Où va l’Aviron Bayonnais ?
« Un chef, un projet, une identité ». Tels sont selon Jean-Pierre Elissalde, ancien manager de l’Aviron Bayonnais dont le sens de la formule est souvent remarquable, les trois fondements de la réussite d’un club sportif professionnel.
L’Aviron Bayonnais n’a aujourd’hui ni chef ni projet, et son identité est menacée. En fait , il y a tellement de « chefs » qu’on se demande qui commande : le Président, Francis Salagoïty, le sponsor principal, Alain Afflelou, le Maire de Bayonne, Jean Grenet, le nouveau « membre du conseil d’administration », Bernard Laporte… ? Sûrement pas Christian Gajan dont le titre de Directeur Général du rugby dit mal la marginalisation progressive. En fait, ce dernier vit ce qu’ont vécu ses prédécesseurs, managers ou entraîneurs : l’intrusion permanente dans le domaine sportif de personnes qui normalement devraient s’en tenir éloignées et s’occuper exclusivement de la politique générale du club (finances, infrastructures, politique de formation, lobbying auprès des instances nationales,…). Il est clair que l’arrivée de Bernard Laporte n’a fait qu’aggraver la confusion dans le management du club, parce que ni la place qu’il occupe effectivement au sein de l’organigramme ni le rôle ne sont clairement définis : chargé du recrutement, consultant technique, maître d’ouvrage du futur ( ? ) stade, relations publiques ? Au moins aurait-il pu s’atteler à la définition d’un projet à moyen terme pour le club (quel projet de jeu, quel recrutement au service de ce projet, quelle politique de formation, quel budget, etc… ?), sa compétence et son expérience devraient le lui permettre.
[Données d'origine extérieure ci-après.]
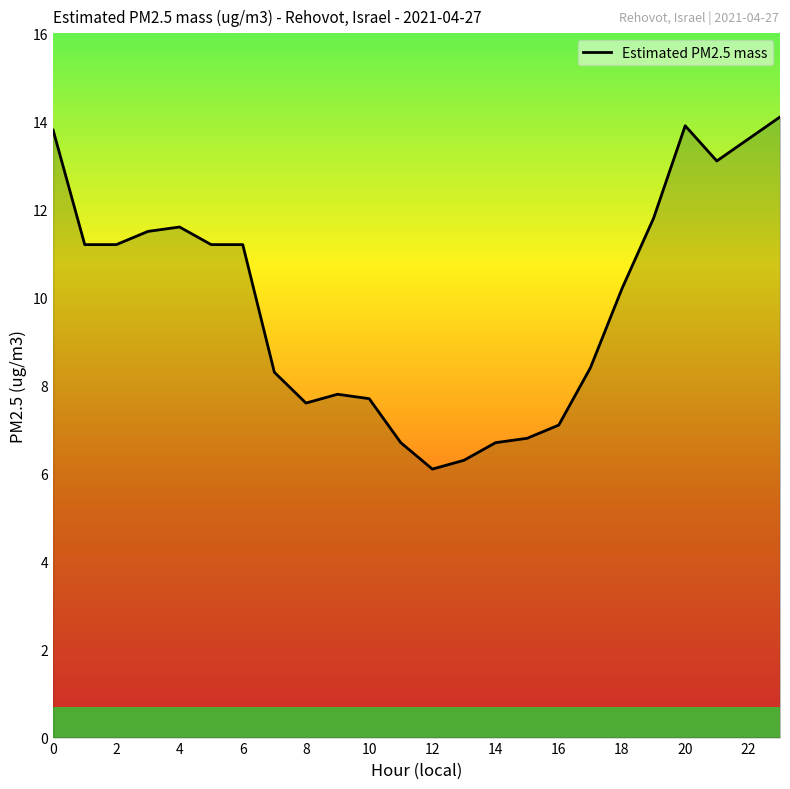

What is the greatest value displayed?

14.1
Au lieu de ça, il est proposé aux supporters, d’un côté un vague projet à long terme qui fait l’impasse sur le moyen terme (les trois prochaines années), basé sur un fumeux et finalement assez peu réaliste projet de nouveau stade, et d’un autre côté un projet à très court terme basé sur le recrutement de stars vieillissantes venues compléter le camp de vacances de préretraités en cours de constitution.
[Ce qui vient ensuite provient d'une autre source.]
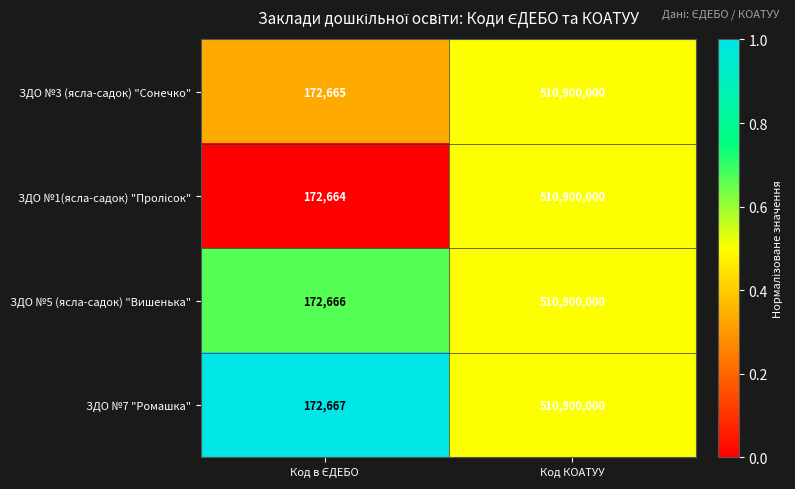

What is the total value across all series at Код КОАТУУ?

2043600000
L’identité bayonnaise est forte, remarquable, respectée dans toute « la France du rugby » : festive, passionnée, joyeuse et …basque. L’expression de « jeu à la bayonnaise », depuis un siècle, a un sens qui va au-delà de la nostalgie. Il se caractérise par la loyauté, la vaillance, la force (de ses avants, tout le monde en connaît les exemples), l’élégance et l’allégresse de son jeu de trois-quarts (idem), tout à fait compatibles avec le rugby d’aujourd’hui. Est-ce qu’un recrutement « à la toulonnaise » convient à cette identité ? Qui évoque un plan de formation à long terme, fondé sur la richesse et la réussite du club au niveau des équipes de jeunes, ainsi que cela se pratique dans les grands clubs professionnels (du Barça à Arsenal) ou dans les pays qui dominent le rugby mondial (Nouvelle-Zélande, Australie et Afrique du Sud) ? A-t-on entendu Bernard Laporte exprimer quelque volonté de s’appuyer sur cette identité locale ?
Au fond, tout ce qui se passe au sein ou autour de l’Aviron semble inspiré par l’idée selon laquelle il suffirait, comme dans les affaires, d’y mettre le prix pour acquérir la gloire et les titres sportifs. Mais les supporters savent que ce prix est bien plus élevé (cf le Racing ou Toulon) et ce qui va se passer en cas d’échec. Car dans le sport de haut niveau, il n’y a pas loin du Capitole à la Roche Tarpéienne, sauf pour le Stade Toulousain, bien sûr.